Copy out the material below, swapping each "PLAY" for "START" and leaving everything else unchanged.

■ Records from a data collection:
>>>

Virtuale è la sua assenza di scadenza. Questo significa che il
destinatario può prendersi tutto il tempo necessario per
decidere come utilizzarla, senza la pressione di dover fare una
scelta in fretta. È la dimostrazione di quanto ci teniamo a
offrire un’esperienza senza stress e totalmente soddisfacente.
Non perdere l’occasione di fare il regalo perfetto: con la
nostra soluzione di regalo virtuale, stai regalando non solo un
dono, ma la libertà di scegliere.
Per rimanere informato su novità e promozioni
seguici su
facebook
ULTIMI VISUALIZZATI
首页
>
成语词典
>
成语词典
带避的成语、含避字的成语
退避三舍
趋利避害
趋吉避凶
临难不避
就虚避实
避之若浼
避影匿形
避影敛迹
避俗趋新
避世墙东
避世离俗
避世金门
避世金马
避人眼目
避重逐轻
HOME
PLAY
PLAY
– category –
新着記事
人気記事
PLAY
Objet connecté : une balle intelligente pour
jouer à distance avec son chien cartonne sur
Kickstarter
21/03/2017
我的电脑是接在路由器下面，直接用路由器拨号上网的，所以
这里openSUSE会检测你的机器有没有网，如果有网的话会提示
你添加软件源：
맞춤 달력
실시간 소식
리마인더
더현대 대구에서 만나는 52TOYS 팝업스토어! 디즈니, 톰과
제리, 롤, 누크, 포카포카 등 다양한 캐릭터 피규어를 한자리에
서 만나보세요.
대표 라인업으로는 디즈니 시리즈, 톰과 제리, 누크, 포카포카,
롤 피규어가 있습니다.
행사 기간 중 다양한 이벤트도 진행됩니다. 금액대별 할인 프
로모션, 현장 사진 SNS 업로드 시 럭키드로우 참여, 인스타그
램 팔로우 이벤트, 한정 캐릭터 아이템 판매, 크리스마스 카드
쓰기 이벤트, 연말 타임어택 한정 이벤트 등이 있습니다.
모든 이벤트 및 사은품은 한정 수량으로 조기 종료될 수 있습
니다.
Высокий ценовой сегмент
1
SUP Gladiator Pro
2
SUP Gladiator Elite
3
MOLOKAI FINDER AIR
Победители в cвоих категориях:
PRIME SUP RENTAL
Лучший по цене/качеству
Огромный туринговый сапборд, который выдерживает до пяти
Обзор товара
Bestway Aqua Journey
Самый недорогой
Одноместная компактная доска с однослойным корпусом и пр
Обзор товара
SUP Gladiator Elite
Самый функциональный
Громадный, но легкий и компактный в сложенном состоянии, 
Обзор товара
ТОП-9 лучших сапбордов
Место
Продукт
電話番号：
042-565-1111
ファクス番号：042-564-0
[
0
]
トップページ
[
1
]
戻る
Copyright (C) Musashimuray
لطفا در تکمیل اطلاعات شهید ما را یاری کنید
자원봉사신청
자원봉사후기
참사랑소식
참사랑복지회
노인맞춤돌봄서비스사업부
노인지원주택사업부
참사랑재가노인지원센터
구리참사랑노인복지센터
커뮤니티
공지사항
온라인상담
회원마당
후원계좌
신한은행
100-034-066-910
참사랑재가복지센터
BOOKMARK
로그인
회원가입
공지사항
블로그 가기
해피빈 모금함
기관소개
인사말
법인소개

<<<

■ Worked solution:
Virtuale è la sua assenza di scadenza. Questo significa che il
destinatario può prendersi tutto il tempo necessario per
decidere come utilizzarla, senza la pressione di dover fare una
scelta in fretta. È la dimostrazione di quanto ci teniamo a
offrire un’esperienza senza stress e totalmente soddisfacente.
Non perdere l’occasione di fare il regalo perfetto: con la
nostra soluzione di regalo virtuale, stai regalando non solo un
dono, ma la libertà di scegliere.
Per rimanere informato su novità e promozioni
seguici su
facebook
ULTIMI VISUALIZZATI
首页
>
成语词典
>
成语词典
带避的成语、含避字的成语
退避三舍
趋利避害
趋吉避凶
临难不避
就虚避实
避之若浼
避影匿形
避影敛迹
避俗趋新
避世墙东
避世离俗
避世金门
避世金马
避人眼目
避重逐轻
HOME
START
START
– category –
新着記事
人気記事
START
Objet connecté : une balle intelligente pour
jouer à distance avec son chien cartonne sur
Kickstarter
21/03/2017
我的电脑是接在路由器下面，直接用路由器拨号上网的，所以
这里openSUSE会检测你的机器有没有网，如果有网的话会提示
你添加软件源：
맞춤 달력
실시간 소식
리마인더
더현대 대구에서 만나는 52TOYS 팝업스토어! 디즈니, 톰과
제리, 롤, 누크, 포카포카 등 다양한 캐릭터 피규어를 한자리에
서 만나보세요.
대표 라인업으로는 디즈니 시리즈, 톰과 제리, 누크, 포카포카,
롤 피규어가 있습니다.
행사 기간 중 다양한 이벤트도 진행됩니다. 금액대별 할인 프
로모션, 현장 사진 SNS 업로드 시 럭키드로우 참여, 인스타그
램 팔로우 이벤트, 한정 캐릭터 아이템 판매, 크리스마스 카드
쓰기 이벤트, 연말 타임어택 한정 이벤트 등이 있습니다.
모든 이벤트 및 사은품은 한정 수량으로 조기 종료될 수 있습
니다.
Высокий ценовой сегмент
1
SUP Gladiator Pro
2
SUP Gladiator Elite
3
MOLOKAI FINDER AIR
Победители в cвоих категориях:
PRIME SUP RENTAL
Лучший по цене/качеству
Огромный туринговый сапборд, который выдерживает до пяти
Обзор товара
Bestway Aqua Journey
Самый недорогой
Одноместная компактная доска с однослойным корпусом и пр
Обзор товара
SUP Gladiator Elite
Самый функциональный
Громадный, но легкий и компактный в сложенном состоянии, 
Обзор товара
ТОП-9 лучших сапбордов
Место
Продукт
電話番号：
042-565-1111
ファクス番号：042-564-0
[
0
]
トップページ
[
1
]
戻る
Copyright (C) Musashimuray
لطفا در تکمیل اطلاعات شهید ما را یاری کنید
자원봉사신청
자원봉사후기
참사랑소식
참사랑복지회
노인맞춤돌봄서비스사업부
노인지원주택사업부
참사랑재가노인지원센터
구리참사랑노인복지센터
커뮤니티
공지사항
온라인상담
회원마당
후원계좌
신한은행
100-034-066-910
참사랑재가복지센터
BOOKMARK
로그인
회원가입
공지사항
블로그 가기
해피빈 모금함
기관소개
인사말
법인소개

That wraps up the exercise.